How about another simple task, like setting up a video conference between a few people in your company and a few at a customer? Contact information about your peers is stored in your company’s Exchange Server and the scheduling is done via Outlook, but your customer contacts are stored in a CRM system. Working with the different sets of contacts can be painful, often involving cut and paste rather than seemless operation. And this is a case where the CRM vendors actively work to integrate with Outlook. Imagine you have a CRM system that hasn’t written a specific Outlook extension. Where the names of common data elements aren’t the same. And when they are the same, where the data formats for them differ. Today we largely treat contacts as an MDM problem, with problem being the operative word. For example, I recently noticed that one of the email addresses I have for Microsoft’s Dave Campbell is actually the email address from another of our former DEC colleagues. Another Dave. Some tool mistakenly merged it into my contact record for Campbell.
Finally let me give a system management scenario. Many systems that need to combine structured (i.e., typical database data) and semi-structured/unstructured data (e.g., a photo or document) do so by having the database contain a pointer (e.g., URI) to the unstructured data. How do you backup and restore this data in a consistent manner? Imagine going to repair an aircraft and having the diagram associated with the area you are working on is out of sync with the database that contains information on the set of changes that have been applied to that specific aircraft. Without a storage system that can be the primary store for structured, semi-structures, and unstructured data types you always have the situation of being unable to manage the collection of data that make up an application as a unit.

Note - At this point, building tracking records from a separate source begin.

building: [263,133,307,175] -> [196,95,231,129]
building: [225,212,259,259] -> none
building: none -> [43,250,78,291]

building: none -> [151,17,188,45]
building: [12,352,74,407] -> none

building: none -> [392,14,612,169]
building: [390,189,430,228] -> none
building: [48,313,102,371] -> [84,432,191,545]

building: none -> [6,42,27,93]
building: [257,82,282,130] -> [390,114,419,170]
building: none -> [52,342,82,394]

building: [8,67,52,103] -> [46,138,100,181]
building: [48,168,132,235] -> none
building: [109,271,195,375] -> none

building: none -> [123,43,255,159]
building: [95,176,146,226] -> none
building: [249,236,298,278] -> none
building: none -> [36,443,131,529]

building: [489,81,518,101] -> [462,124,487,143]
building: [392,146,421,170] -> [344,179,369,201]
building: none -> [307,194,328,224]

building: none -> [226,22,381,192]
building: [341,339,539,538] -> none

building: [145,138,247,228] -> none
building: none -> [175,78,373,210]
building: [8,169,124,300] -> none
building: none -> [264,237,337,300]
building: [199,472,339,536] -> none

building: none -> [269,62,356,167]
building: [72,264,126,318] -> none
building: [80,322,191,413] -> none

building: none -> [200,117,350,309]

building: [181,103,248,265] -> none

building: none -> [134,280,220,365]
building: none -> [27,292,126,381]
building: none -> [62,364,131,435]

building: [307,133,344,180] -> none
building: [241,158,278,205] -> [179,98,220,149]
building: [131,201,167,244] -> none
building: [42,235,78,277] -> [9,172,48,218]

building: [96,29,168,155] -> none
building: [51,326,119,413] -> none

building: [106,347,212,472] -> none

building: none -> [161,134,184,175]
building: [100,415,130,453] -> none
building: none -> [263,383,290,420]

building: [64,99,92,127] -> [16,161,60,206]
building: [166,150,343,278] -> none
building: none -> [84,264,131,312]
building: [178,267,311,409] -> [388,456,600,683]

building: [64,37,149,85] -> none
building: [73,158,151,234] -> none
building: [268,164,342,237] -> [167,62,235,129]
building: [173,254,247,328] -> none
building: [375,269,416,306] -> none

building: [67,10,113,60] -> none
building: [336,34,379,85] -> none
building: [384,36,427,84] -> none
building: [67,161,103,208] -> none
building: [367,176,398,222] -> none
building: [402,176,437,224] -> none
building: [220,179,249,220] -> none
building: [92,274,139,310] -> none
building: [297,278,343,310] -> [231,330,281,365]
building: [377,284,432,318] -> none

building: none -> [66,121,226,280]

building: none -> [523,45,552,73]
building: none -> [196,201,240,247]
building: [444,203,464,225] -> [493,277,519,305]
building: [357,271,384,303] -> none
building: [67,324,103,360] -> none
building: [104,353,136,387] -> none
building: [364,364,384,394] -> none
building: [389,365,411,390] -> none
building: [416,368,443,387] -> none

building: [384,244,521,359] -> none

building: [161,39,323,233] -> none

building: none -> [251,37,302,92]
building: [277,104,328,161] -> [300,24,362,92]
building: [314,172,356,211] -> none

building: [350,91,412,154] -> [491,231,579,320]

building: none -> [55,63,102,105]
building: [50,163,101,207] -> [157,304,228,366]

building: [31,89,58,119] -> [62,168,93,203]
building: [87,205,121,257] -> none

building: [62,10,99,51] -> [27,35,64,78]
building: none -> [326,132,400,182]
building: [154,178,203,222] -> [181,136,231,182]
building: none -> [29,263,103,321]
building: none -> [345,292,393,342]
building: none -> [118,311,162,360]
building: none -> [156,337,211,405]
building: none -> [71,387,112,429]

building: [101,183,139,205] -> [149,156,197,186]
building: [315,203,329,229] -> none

So what is Integrated Storage? It is taking the storage concepts necessary to address these kinds of scenarios and moving them from the application layer, where each application addresses them individually, into a storage layer where they are addressed in a common way. It is a storage system that provides rich and flexible organization, sharing, extensibility, discoverability, control, and manageability across the entire spectrum of data types that need to be stored.
At Microsoft Integrated Storage has repeatedly shown up positioned as a new file system (e.g., WinFS), which many see as a pejorative. There are hints of why you’d want to do this at the file system level in many of my scenarios. So I’ll start off Part II by drilling in to why this is, and why it has been the pivot point on which all attempts to create an Integrated Storage system have failed.
And for those who found this section to be too much rambling I apologize. If I were doing this as a formal paper or presentation I’d go through scenarios first in a more pure form and then get into problems with current solutions. But this is a blog, so you get to live with stream of concience and my time constraints on cleaning it up.